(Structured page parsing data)
○ ○ ○ ○ ○

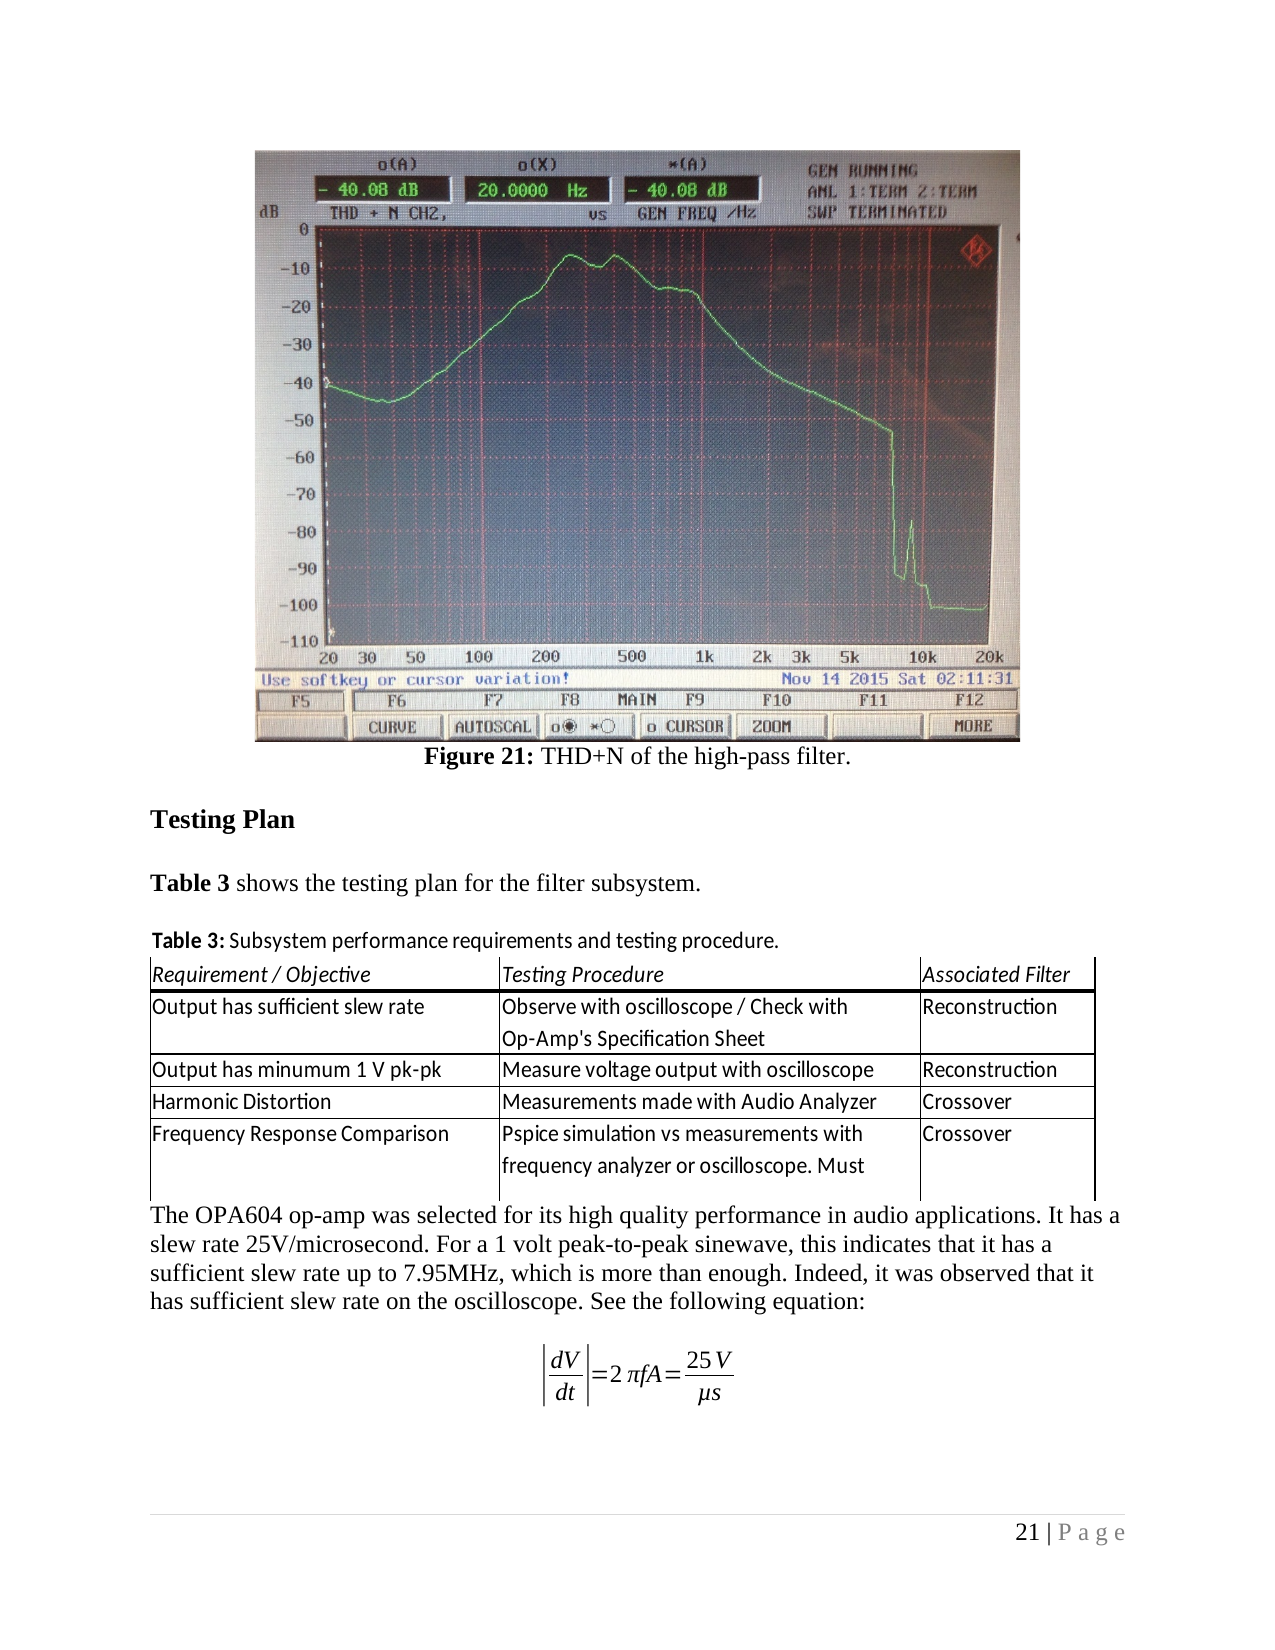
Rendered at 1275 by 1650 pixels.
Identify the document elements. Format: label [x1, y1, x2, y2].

picture [254, 150, 1021, 742]
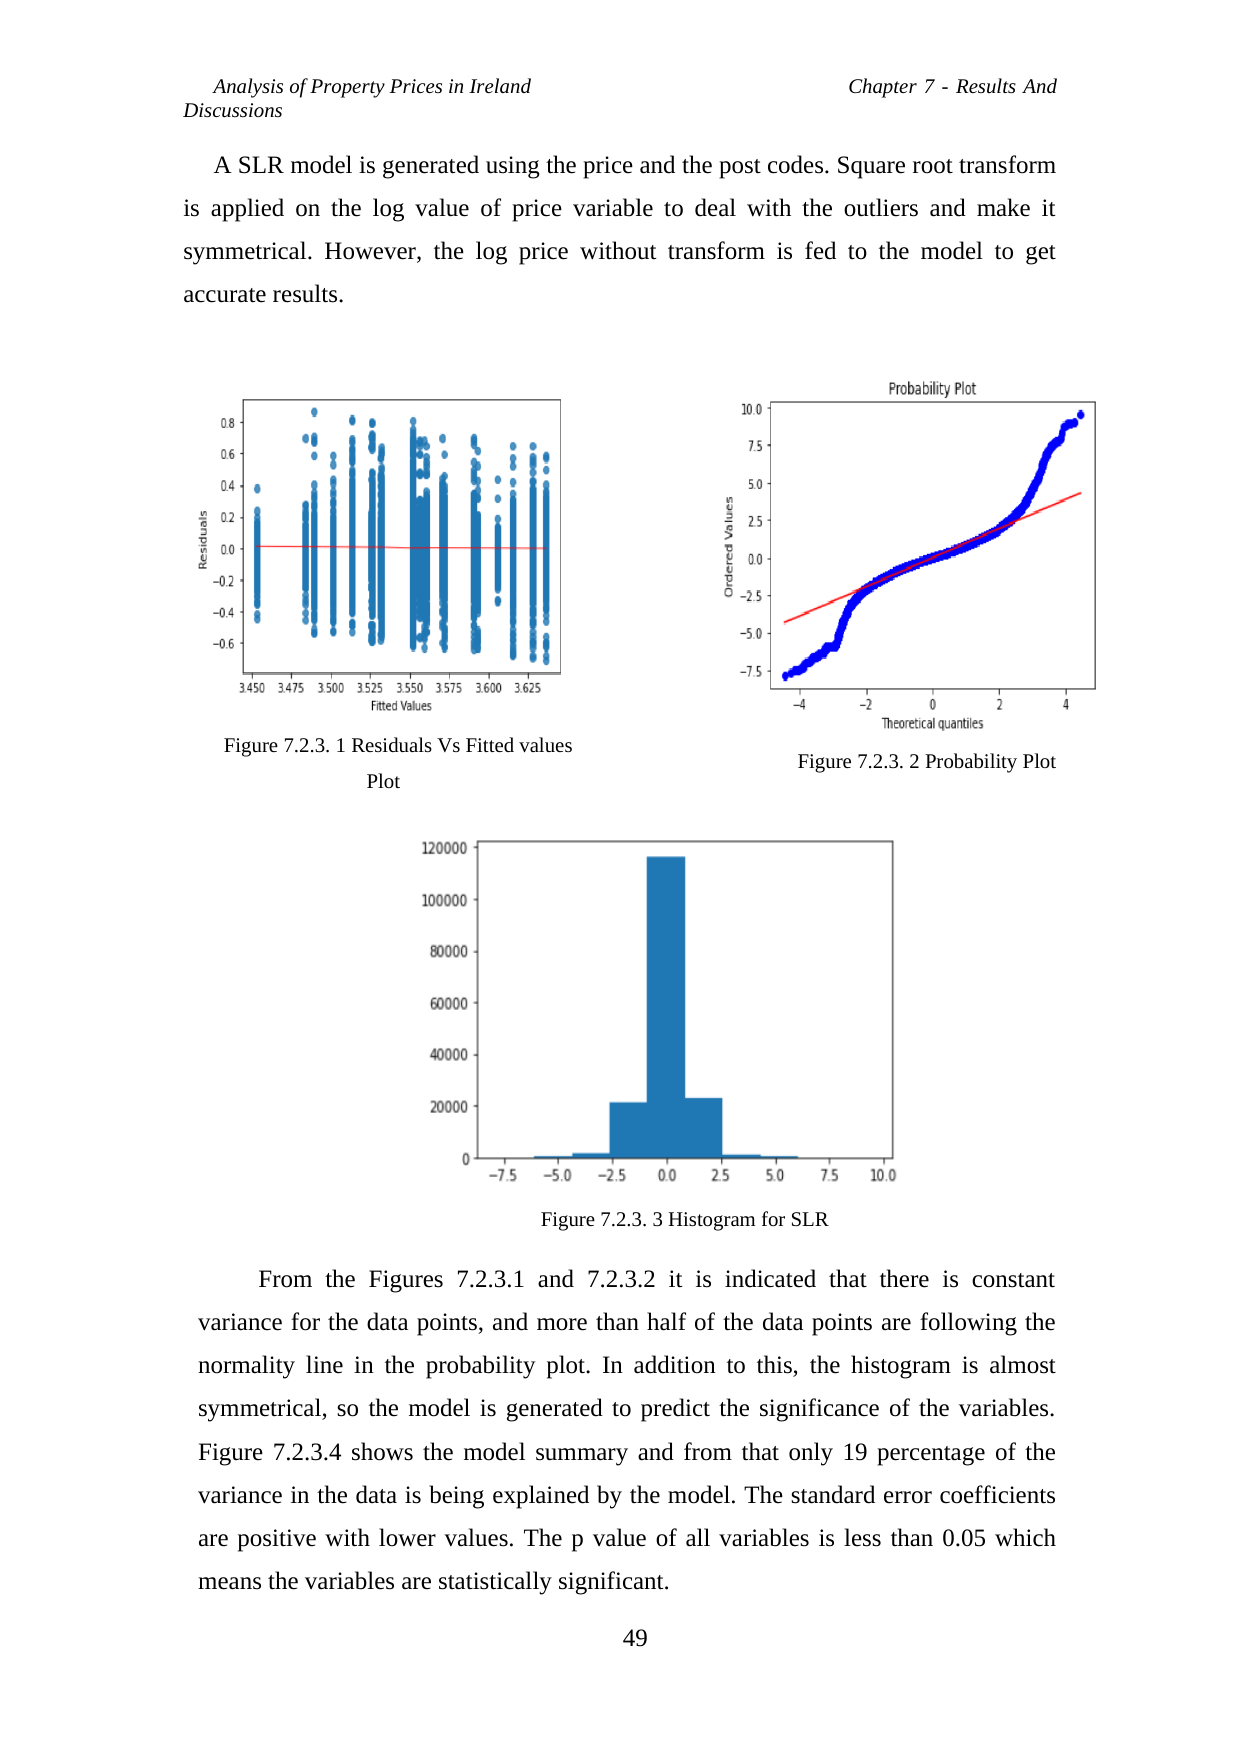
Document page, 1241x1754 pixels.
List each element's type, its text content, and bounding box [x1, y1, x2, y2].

picture [395, 826, 913, 1195]
text Figure 7.2.3. Histogram for SLR [183, 1207, 1057, 1231]
picture [720, 378, 1111, 737]
picture [187, 393, 583, 722]
text Figure 7.2.3. Residuals Vs Fitted values Plot [183, 376, 583, 793]
text A SLR model is generated using the price and the post codes. Square root transform is applied on the log value of price variable to deal with the outliers and make it symmetrical. However, the log price without transform is fed to the model to get accurate results. [183, 150, 1057, 308]
list From the Figures 7.2.3.1 and 7.2.3.2 it is indicated that there is constant variance for the data points, and more than half of the data points are following the normality line in the probability plot. In addition to this, the histogram is almost symmetrical, so the model is generated to predict the significance of the variables. Figure 7.2.3.4 shows the model summary and from that only 19 percentage of the variance in the data is being explained by the model. The standard error coefficients are positive with lower values. The p value of all variables is less than 0.05 which means the variables are statistically significant. [198, 1264, 1057, 1595]
text Figure 7.2.3. Probability Plot [657, 376, 1057, 773]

○ ○ ○ ○ ○

• **What to work on**
Lines holding "pixels" in the data above: copy each of them.

• **Response box**
Rendered at 1275 by 1650 pixels.
Document page, 1241x1754 pixels.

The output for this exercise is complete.